De proceskosten in bezwaar
6. Eiseres stelt dat bij de bepaling van de proceskosten in het bestreden besluit ten onrechte is uitgegaan van 2,5 procespunt. Dat moet zijn 3 omdat er twee hoorzittingen geweest zijn. Blijkens het Besluit proceskosten bestuursrecht wordt 1 punt toegekend voor het indienen van een bezwaarschrift, 1 punt voor het verschijnen ter hoorzitting en 0,5 punt voor het verschijnen ter nadere hoorzitting. De gemachtigde van eiseres en de moeder zijn voor de eerste keer gehoord op 28 september 2020 en daarna, over de nieuwe feiten en omstandigheden nogmaals op 14 juni 2021. Aangezien het gaat om dezelfde zaak maar nieuwe feiten en omstandigheden is sprake van een nader horen als bedoeld in artikel 7:9 Awb waarvoor op grond van het Besluit proceskosten bestuursrecht 0,5 punt wordt toegekend. Naar het oordeel van de rechtbank heeft verweerder, gelet hierop, terecht 2,5 procespunt toegekend.
Is een voorlopige voorziening nodig?
7. In deze zaak zal verweerder een nieuw besluit moeten nemen. De aanvraag is ingediend op 17 juni 2019, inmiddels 2,5 jaar geleden. Voor alle partijen is duidelijk dat eiseres hulp nodig heeft. Hulp, die eiseres tot heden slechts in beperkte mate heeft ontvangen en die zij, gelet op het nog te nemen besluit van verweerder, niet op korte termijn in zijn goede omvang zal ontvangen. Op grond van artikel 3 van het Internationaal Verdrag voor de Rechten van het Kind vormen de belangen van het kind bij alle maatregelen betreffende kinderen de eerste overweging. Gelet hierop is de rechtbank van oordeel dat voor de komende periode in het belang van eiseres op grond van artikel 8:72, vijfde lid, van de Algemene wet bestuursrecht (hierna: Awb) een voorlopige voorziening moet worden getroffen.
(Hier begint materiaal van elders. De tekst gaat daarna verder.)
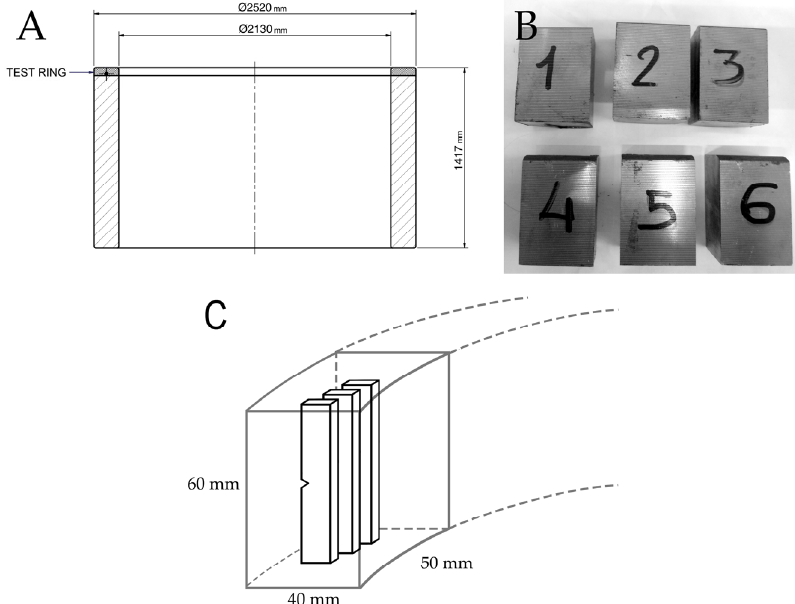
Figure 1. Drawing of the forging bush and of the position of the test ring ( A ); test ring sections used for the laboratory scale heat treatments ( B ); sketch of the extraction of the Charpy specimens from the test ring ( C ). Table 1. Composition of the S690 steel (wt.%).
Die voorlopige voorziening houdt in dat verweerder eiseres een individuele voorziening op het gebied van jeugdhulp toekent van 20 uur per week tegen het tarief dat gold op het moment van indiening van de aanvraag. De voorziening zal gelden tot 31 augustus 2022 (de einddatum van de bestreden, inmiddels vernietigde beschikking). Indien voor die datum een nieuw besluit door verweerder wordt genomen, zal de voorziening gelden tot zes weken nadat dit besluit is verzonden. De rechtbank is van oordeel dat deze voorziening nodig is om op korte termijn in de reeds meer dan 2,5 jaar bestaande hulpvraag te voorzien.
De conclusie en de proceskosten
8. Het beroep is gegrond en de rechtbank vernietigt het bestreden besluit. Verweerder zal daarom een nieuw besluit moeten nemen met inachtneming van deze uitspraak. Omdat de rechtbank het beroep gegrond verklaart, bepaalt de rechtbank dat verweerder aan eiseres het door haar betaalde griffierecht vergoedt.
De rechtbank veroordeelt verweerder in de door eiseres gemaakte proceskosten. Deze kosten stelt de rechtbank op grond van het Besluit proceskosten bestuursrecht voor de door een derde beroepsmatig verleende rechtsbijstand vast op € 1.496,-- (1 punt voor het indienen van het beroepschrift en 1 punt voor het verschijnen ter zitting met een waarde per punt € 748,-- in beroep en een wegingsfactor 1).
Daarnaast heeft eiseres aangegeven dat zij reiskosten heeft gemaakt voor de heen- en terugreis vanaf haar woonplaats naar de rechtbank in Zwolle. Deze reiskosten worden vergoed op basis van kosten openbaar vervoer tweede klas en bedragen € 21,12(10,56,x2).